The volunteers were divided equally into the three groups. For all participants, a starting blood glucose measurement was taken they ate the meal. A timer was started at the first bite or sip, and volunteers were given 15 minutes to eat the meal. Blood glucose measurements were taken again every 15 minutes for one hour, and every half an hour for an additional two hours. The measurements were taken with a glucometer, a machine that analyzes blood sugar content from a finger-prick at each time-point.

Pomegranate juice or supplements?

The results showed that the consumption of 200 mL of pomegranate juice reduced the glycemic response of bread, resulting in slower breakdown and a decreased peak blood sugar level.

Further testing showed that punicalagin, a pomegranate polyphenol, was an inhibitor of human α-amylase in vitro. Since α-amylase is an enzyme that breaks down carbohydrates, its inhibition by the punicalagin in pomegranate juice explains the observed response to high glycemic-index white bread.

What’s more interesting is that only the pomegranate juice could produce these beneficial results – the pomegranate supplements did not have the same effect. The researchers speculate that this may have been due to the punicalagin in the supplement not mixing as well as the pure pomegranate juice in the stomach and small intestine in its encapsulated form.

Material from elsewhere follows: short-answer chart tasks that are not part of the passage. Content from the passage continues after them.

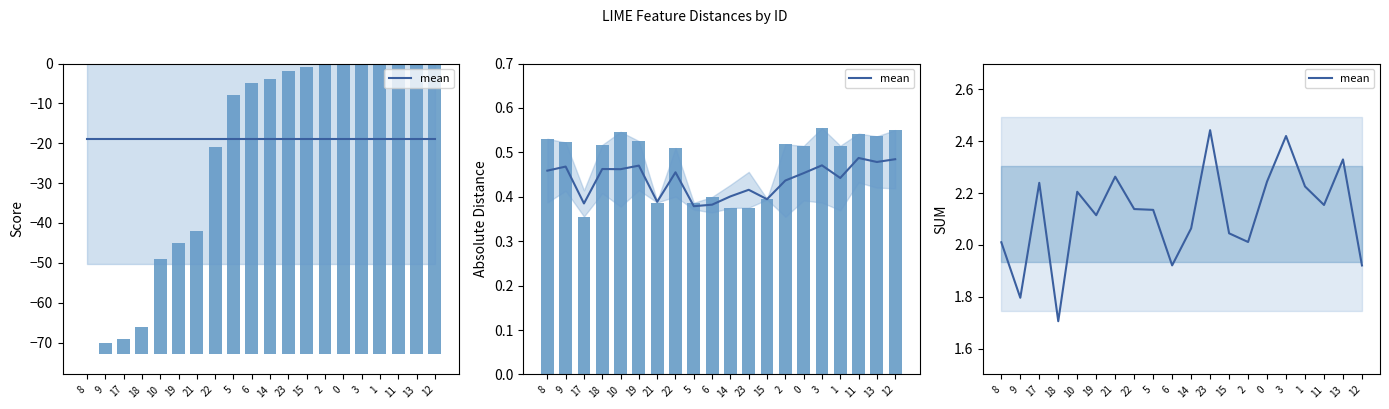

What is the average value?

2.1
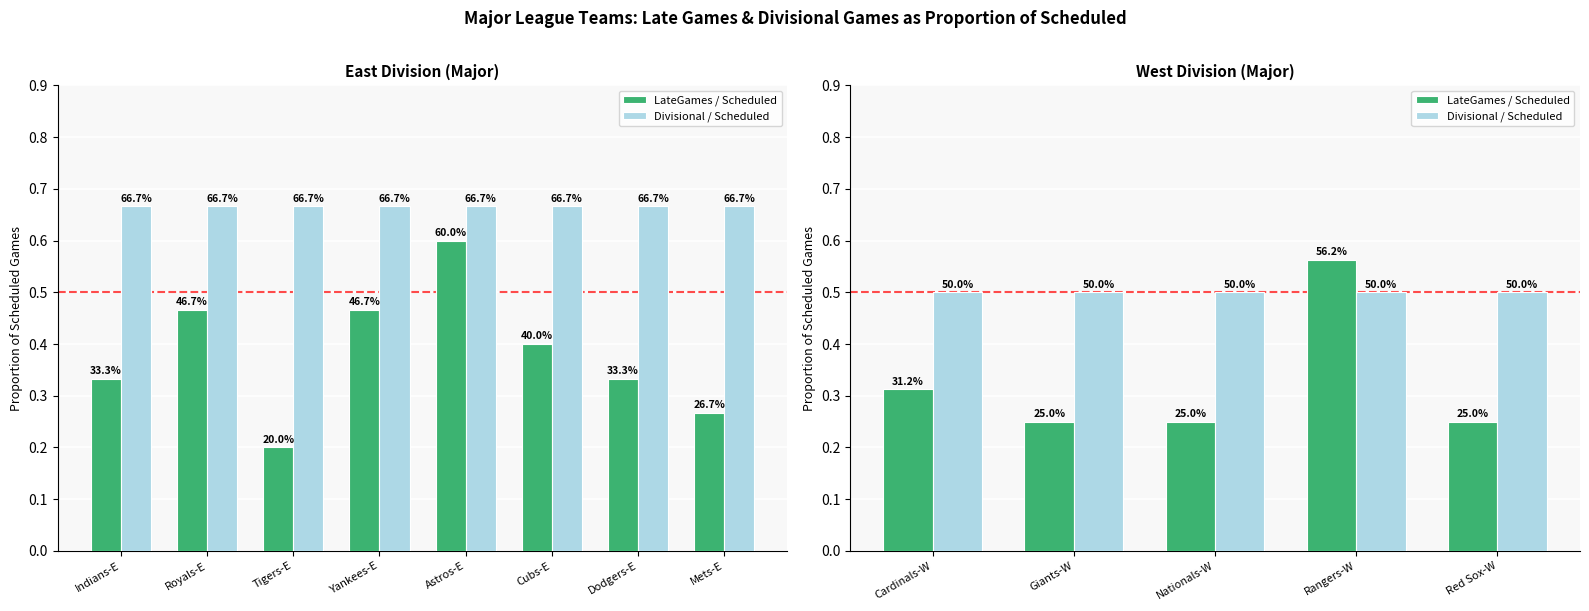

The Divisional / Scheduled series shows 0.7 at Cardinals-W. True or false?

False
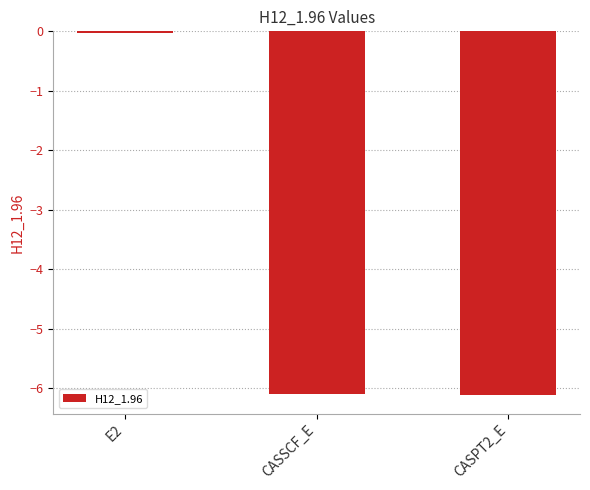

At which label is the value closest to -3?

E2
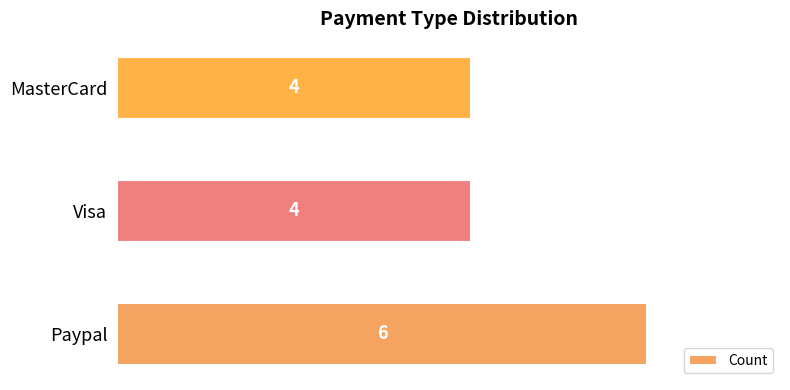

Between Paypal and Visa, which is larger?

Paypal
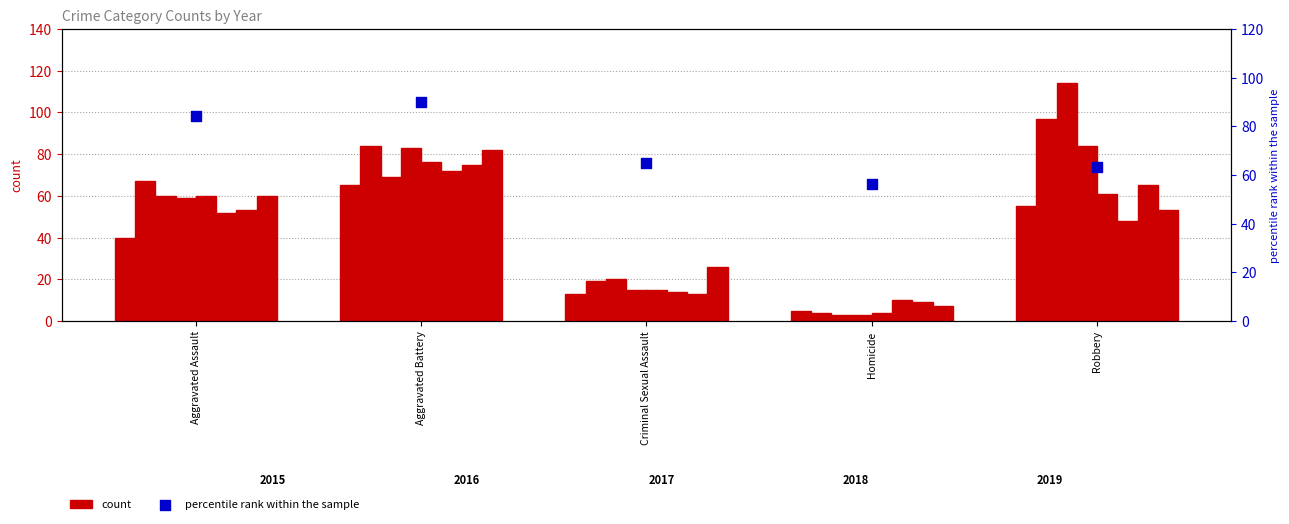

What is the change in value from Aggravated Assault to Robbery?

-20.9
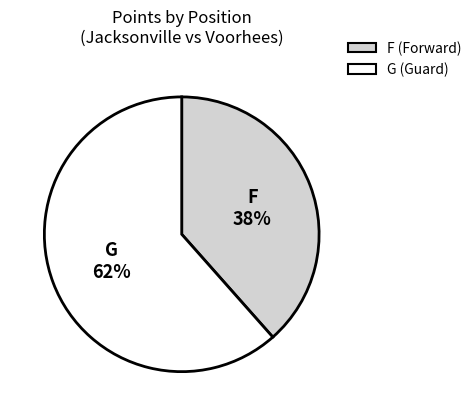

Is there any slice that represents more than half of the pie?

Yes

This study showcases the potential of pomegranate polyphenols to advance our understanding of glucose metabolism in order to develop medications and strategies to help those with diabetes or obesity. Needless to say, the benefits of pomegranate juice merit further investigation.

Sources:

Kerimi, A., Nyambe-Silavwe, H., Gauer, J. S., Tomás-Barberán, F. A., & Williamson, G. (2017). Pomegranate juice, but not an extract, confers a lower glycemic response on a high–glycemic index food: randomized, crossover, controlled trials in healthy subjects. The American Journal of Clinical Nutrition, ajcn161968.